Monday, Nov. 22, 1993
Swift Sword of Justice
By Jill Smolowe
This season's replacement soap opera for the Buttafuocos of Long Island is the Bobbitts of Manassas. There is Lorena Bobbitt, the Ecuadorian-born manicurist who could go to prison for 20 years if she is found guilty of what the lawyers call "malicious wounding." Then there is John Wayne Bobbitt, who, although acquitted of marital sexual assault last week, may never, as they say, be whole again. Despite the bloodletting, the Bobbitts are less Greek tragedy than downmarket War of the Roses. The onetime bouncer and the struggling beautician had been trapped with each other under the same roof and over the same barrel -- until last June 23.

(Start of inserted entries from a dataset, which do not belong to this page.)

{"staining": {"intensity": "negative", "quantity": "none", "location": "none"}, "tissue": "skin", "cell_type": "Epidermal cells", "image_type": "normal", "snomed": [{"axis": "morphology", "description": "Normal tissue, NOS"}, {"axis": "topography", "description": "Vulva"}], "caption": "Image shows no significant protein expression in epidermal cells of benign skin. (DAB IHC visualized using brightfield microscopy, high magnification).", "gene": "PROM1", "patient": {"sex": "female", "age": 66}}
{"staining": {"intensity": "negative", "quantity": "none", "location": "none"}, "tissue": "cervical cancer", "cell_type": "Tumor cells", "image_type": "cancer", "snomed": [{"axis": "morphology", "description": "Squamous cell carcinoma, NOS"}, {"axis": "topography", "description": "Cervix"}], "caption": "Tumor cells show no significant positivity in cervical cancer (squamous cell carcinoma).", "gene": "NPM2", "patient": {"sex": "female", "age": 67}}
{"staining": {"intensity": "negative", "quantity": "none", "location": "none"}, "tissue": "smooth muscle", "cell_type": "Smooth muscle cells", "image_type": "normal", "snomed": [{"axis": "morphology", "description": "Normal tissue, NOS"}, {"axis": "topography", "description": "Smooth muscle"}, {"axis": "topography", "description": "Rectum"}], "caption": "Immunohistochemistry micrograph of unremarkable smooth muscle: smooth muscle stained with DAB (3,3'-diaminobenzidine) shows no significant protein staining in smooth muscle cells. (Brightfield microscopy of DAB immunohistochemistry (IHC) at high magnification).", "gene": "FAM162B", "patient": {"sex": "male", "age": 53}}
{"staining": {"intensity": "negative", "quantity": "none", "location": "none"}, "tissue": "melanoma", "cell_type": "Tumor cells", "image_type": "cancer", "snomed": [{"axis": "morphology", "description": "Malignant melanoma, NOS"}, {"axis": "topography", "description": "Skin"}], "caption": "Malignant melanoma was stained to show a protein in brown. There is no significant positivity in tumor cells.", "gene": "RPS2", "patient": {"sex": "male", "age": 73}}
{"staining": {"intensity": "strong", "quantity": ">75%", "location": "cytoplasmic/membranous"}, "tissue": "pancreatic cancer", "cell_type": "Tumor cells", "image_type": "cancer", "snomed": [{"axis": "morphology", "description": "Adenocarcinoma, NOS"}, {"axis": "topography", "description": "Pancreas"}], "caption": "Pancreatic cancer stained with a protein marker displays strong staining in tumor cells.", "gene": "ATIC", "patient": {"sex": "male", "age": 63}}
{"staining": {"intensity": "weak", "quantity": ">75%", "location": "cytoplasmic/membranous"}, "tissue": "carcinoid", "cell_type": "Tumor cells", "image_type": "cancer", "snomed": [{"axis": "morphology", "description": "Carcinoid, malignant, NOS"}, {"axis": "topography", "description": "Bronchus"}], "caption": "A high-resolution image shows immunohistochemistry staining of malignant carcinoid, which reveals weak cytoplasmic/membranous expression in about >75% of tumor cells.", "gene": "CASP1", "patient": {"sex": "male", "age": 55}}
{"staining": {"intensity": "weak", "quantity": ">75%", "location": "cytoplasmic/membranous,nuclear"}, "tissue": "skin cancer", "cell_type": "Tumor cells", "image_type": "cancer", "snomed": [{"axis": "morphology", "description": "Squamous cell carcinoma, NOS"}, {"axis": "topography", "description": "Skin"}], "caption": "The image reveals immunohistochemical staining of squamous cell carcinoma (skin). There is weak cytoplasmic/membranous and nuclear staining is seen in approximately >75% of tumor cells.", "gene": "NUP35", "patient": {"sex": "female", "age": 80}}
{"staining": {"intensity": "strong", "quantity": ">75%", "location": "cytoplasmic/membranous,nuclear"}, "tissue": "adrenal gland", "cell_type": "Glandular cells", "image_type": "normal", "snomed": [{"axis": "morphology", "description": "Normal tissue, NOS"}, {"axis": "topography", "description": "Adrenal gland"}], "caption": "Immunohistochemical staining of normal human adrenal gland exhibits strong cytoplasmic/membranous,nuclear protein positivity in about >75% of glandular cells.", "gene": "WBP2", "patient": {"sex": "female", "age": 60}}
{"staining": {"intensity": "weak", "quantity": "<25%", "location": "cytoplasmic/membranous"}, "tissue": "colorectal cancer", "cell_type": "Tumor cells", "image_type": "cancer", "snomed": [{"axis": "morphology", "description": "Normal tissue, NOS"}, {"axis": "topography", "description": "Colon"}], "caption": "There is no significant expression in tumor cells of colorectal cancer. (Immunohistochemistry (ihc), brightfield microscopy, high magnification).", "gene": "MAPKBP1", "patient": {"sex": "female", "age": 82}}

During the astonishingly brief two-day trial last week, it seemed as though Lorena and John were describing scenes from two different marriages. Lorena, 24, charged that John often raped her. "He told me forced sex excited him," she testified tearfully. Asked if he had ever forced Lorena to have sex, John, 26, mumbled, "No, I did not." More specifically, Lorena charged that on June 23 John penetrated her against her will. John recalled that after he crawled into bed that night, "she put her knees up around me" and draped her arms across his back before he drifted off to sleep. What came next seemed to be the only point on which both Bobbitts could agree: Lorena seized a kitchen knife and sliced off John's penis. (It has since been surgically reattached, though it will not be known for some time whether John will regain his full sexual powers.)
Long before the trial got under way, many Americans reached heatedly personal conclusions. Some of Lorena's supporters embellished the V-for- victory sign with a scissorlike motion of their fingers. Men crossed their legs delicately and condemned her as an avenging harridan. But when the case was stripped dry of emotional content, the contradictions and inconsistencies in testimony left more than a reasonable doubt as to what transpired in the hours before Lorena emasculated John. In just four hours the jury rendered the verdict: not guilty.
On the stand Lorena insisted rape had driven her to rage. But on June 23, she had told the police in stilted English, "He always have orgasm, and he doesn't wait for me to have orgasm. He's selfish." John's defense attorney Gregory Murphy noted, "That doesn't sound like the statement of a woman who has been raped." Lorena also claimed that John tore off her underpants; one expert said the 8-inch tear in the undergarment indicated the use of force, and another countered that the rip had been start ed with scissors. The jury noted that Lorena didn't scream during the alleged rape and that she showed no signs of forcible entry or sexual activity that day.
Unless Lorena strikes a plea bargain, prosecutors, who relied on her testimony in trying John, will have to cast him as a star witness to try to convict Lorena. Ironically, pros ecutor Paul Ebert's failure to convict John will make this easier, since it weakens her claim that her act was justified. Dur ing his closing argument last week, Ebert signaled that he could parcel out his disdain with an even hand: "You might say perhaps that these two people deserve each other."